* Exercise directions *
Every record is to be duplicated exactly as it reads, without its images.

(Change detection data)
==========
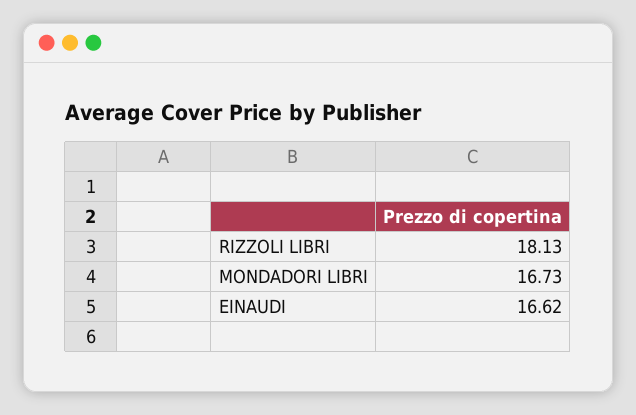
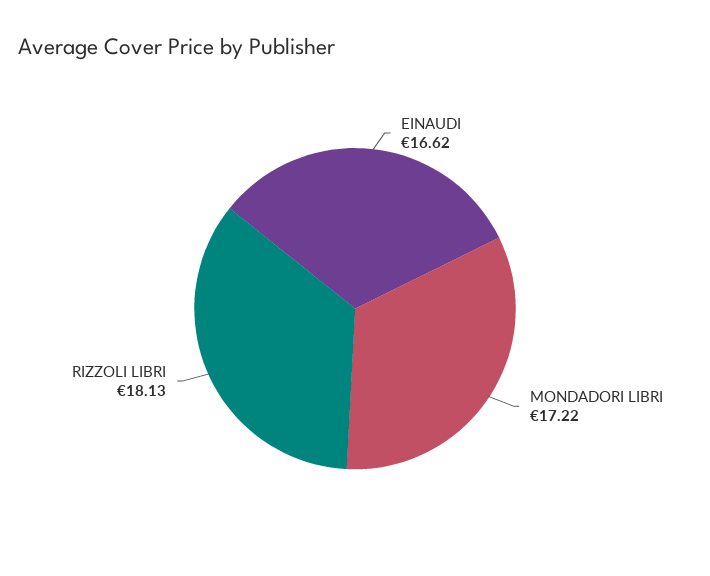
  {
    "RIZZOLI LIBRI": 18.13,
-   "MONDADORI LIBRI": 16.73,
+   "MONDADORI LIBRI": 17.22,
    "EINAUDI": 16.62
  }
==========
* Response to this task *
  {
    "RIZZOLI LIBRI": 18.13,
-   "MONDADORI LIBRI": 16.73,
+   "MONDADORI LIBRI": 17.22,
    "EINAUDI": 16.62
  }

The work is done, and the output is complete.